Or just use this handy node package. I used it to auto like 22,000 people in LA, and went on dates for 9 days in a row. Let's just say I'm a bit exhausted.
I've been looking into packet tracing some mobile games that operate entirely online. I'm sure the mobile space is packed to the brim with unrestricted APIs... Thanks for the motivation/tips.
I don't think it's an "unrestricted" API if it uses https and you have to intercept and extract an auth token from a valid session. But I get what you mean -- it is fun to look under the covers and see how the big companies do things.

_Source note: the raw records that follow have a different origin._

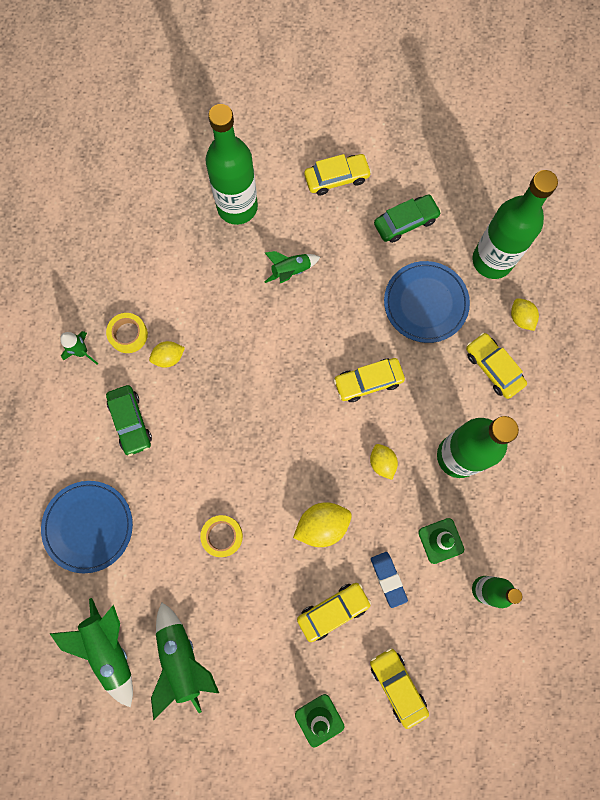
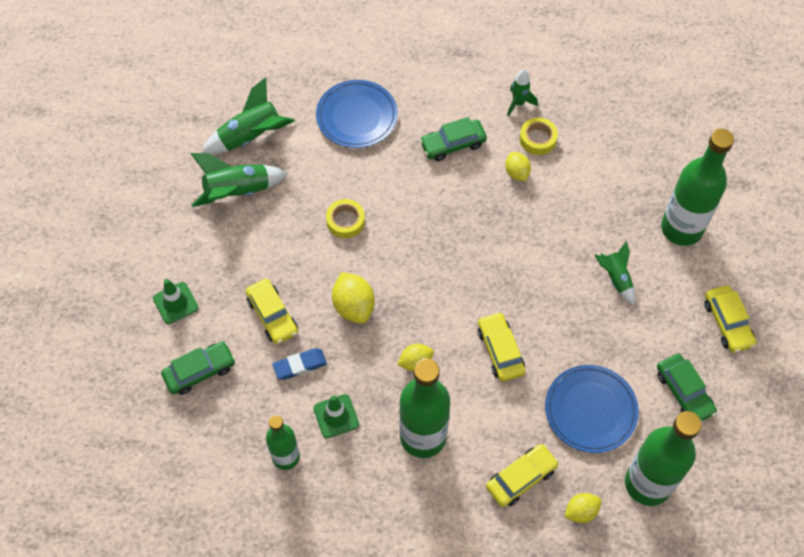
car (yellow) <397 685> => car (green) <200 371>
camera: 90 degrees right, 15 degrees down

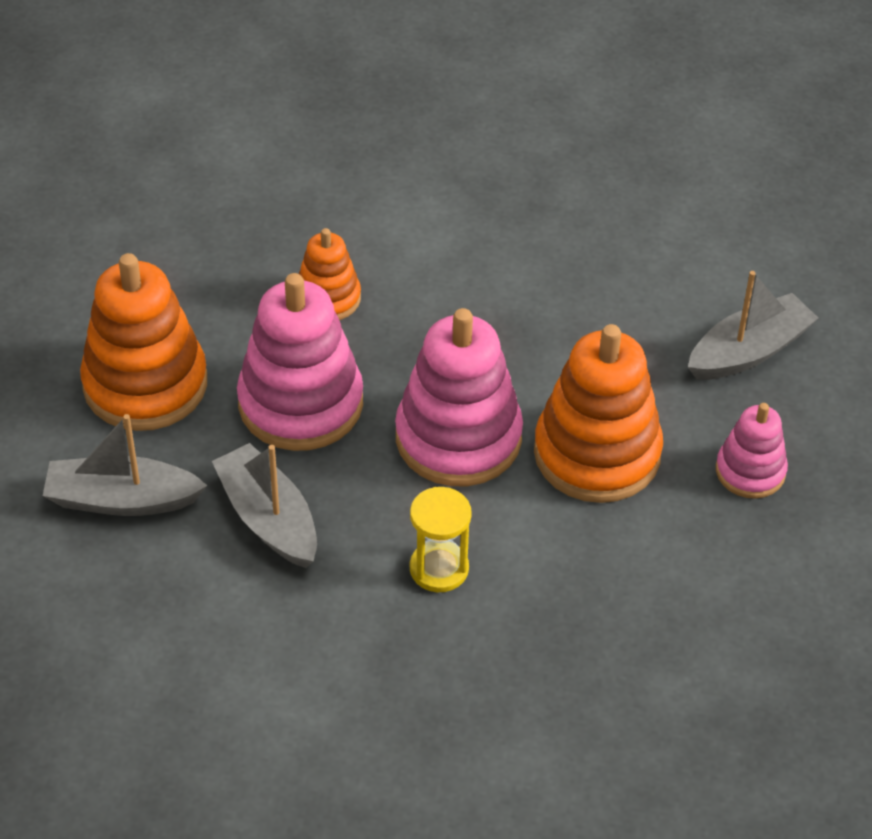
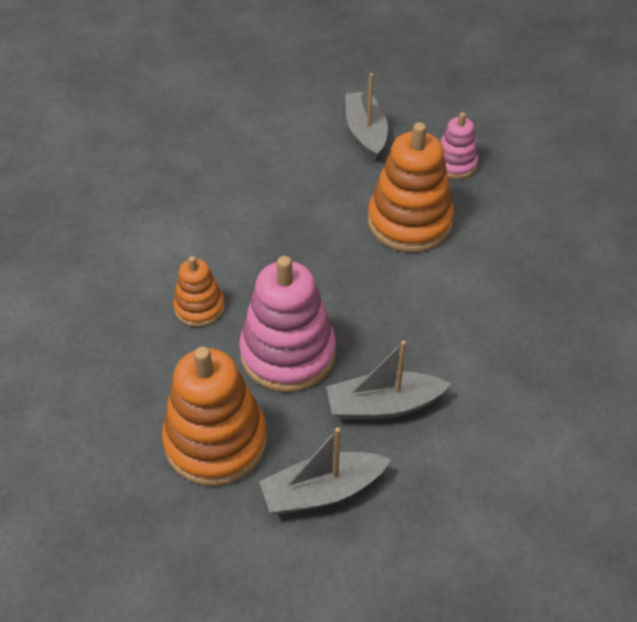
boat (grey) <122 499> => boat (grey) <322 491>, 45 degrees clockwise
stacking toy (pink) <458 438> => nothing
hourglass (yellow) <439 568> => nothing
camera: 65 degrees left, 0 degrees up

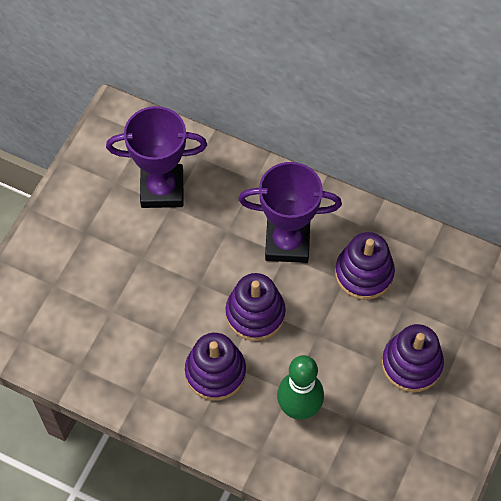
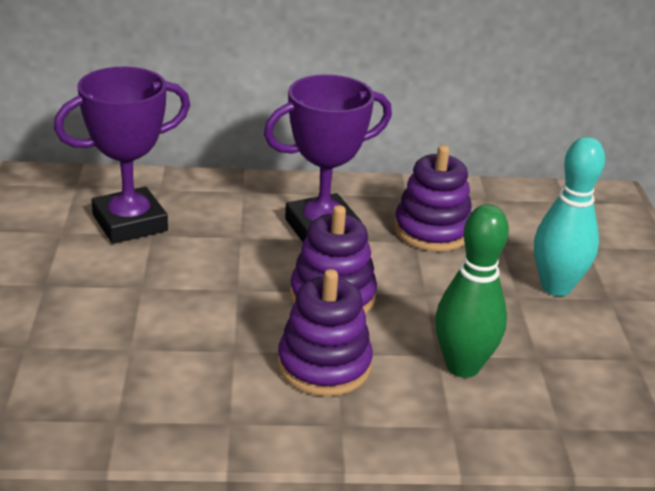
stacking toy (purple) <411 364> => bowling pin (turquoise) <556 287>
camera: 30 degrees left, 30 degrees down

Yeah, I agree. MITM attacking your own auth token is not a great example of an "unrestricted" API. I'm thinking more POST requests to games where you can edit resources, change high score, etc. The kind of stuff you used to see all the time on web games, before popularity increased to the point where the developers had to take care of it.

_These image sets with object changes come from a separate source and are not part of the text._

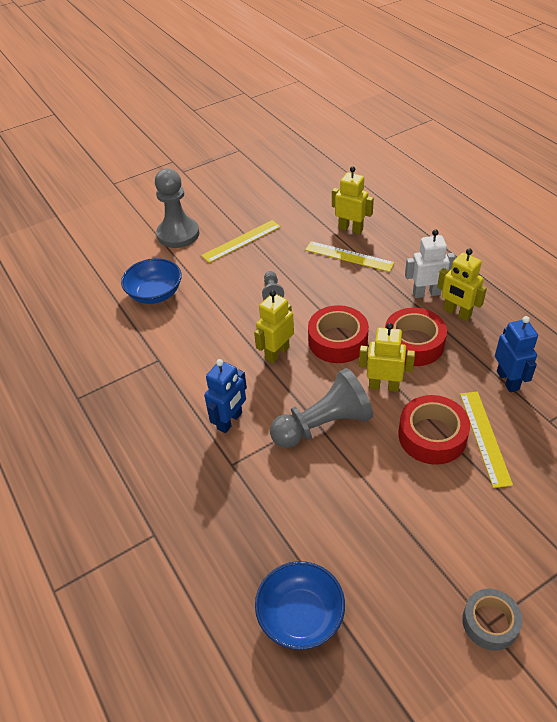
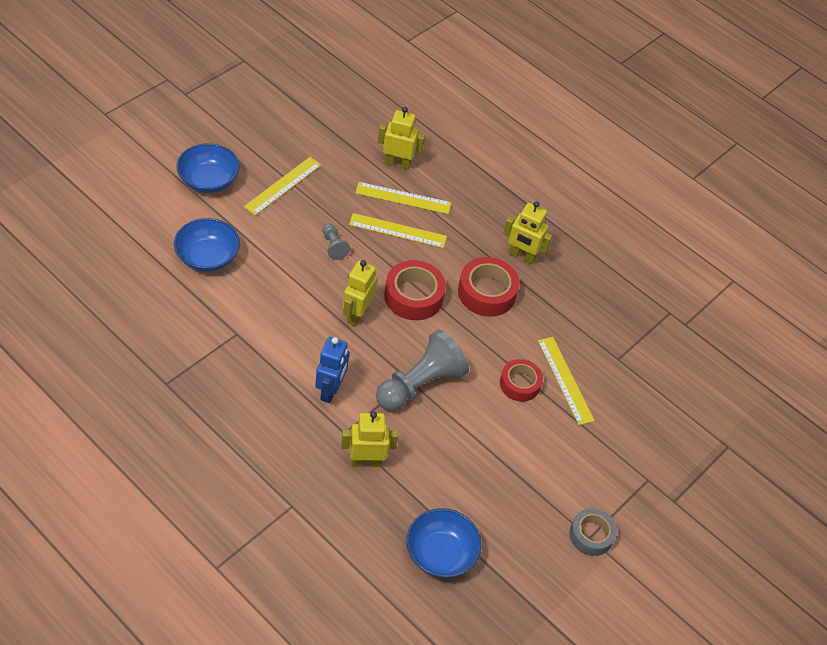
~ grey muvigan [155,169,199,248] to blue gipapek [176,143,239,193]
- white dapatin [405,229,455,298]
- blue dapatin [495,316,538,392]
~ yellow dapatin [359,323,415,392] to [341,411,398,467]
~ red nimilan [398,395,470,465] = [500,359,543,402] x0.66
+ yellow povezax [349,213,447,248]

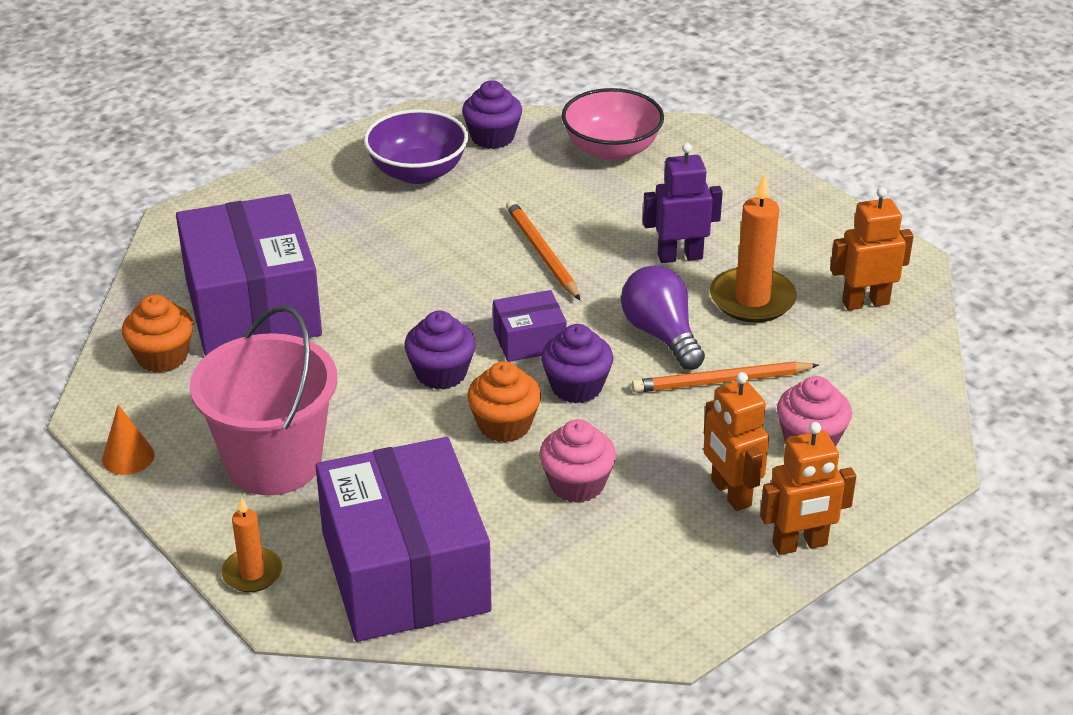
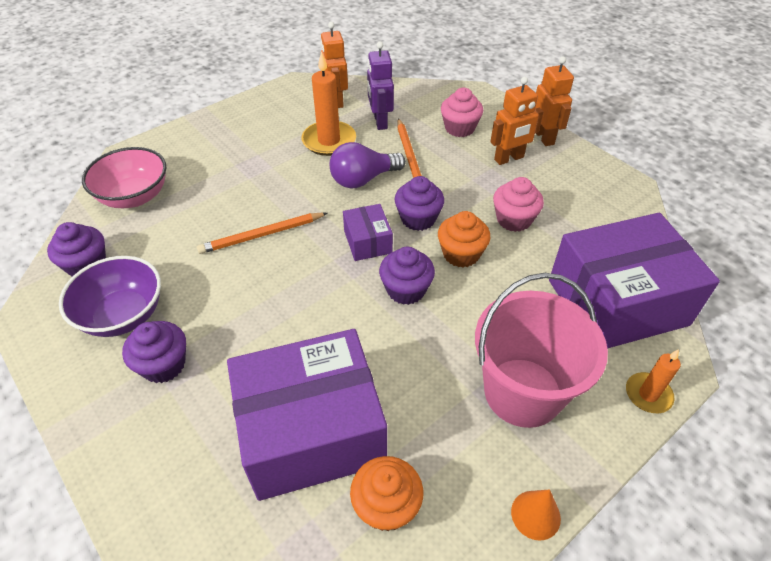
~ purple dapatin [643,143,723,263] to [367,41,394,130]
+ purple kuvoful [122,321,186,383]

I'd just imagine developers are a lot less wary about security holes because they assume that their client is "just" a smartphone and not a rooted packet sniffer.
You can combine with an Android emulator (to spoof GPS location), and a fake facebook to be literally anybody, anywhere, and see who likes you. While it's certainly not the intended use of the app, A/B testing your appearance to different regions is not out of the question.
By pinning the cert, the inspection of the protocol wouldn't have been possible the first place, since the app would reject fiddler's SSL cert. The tinder APK would only contain the information needed to verify the cert, not generate a valid one. If this wasn't the case, SSL would be useless.
Then you crack the app and bypass the auth check. App continues to talk to server, you continue to document the api. Or hook a debugger into the app and watch what network calls it makes. The only real solution would be to do sanity checks on the server.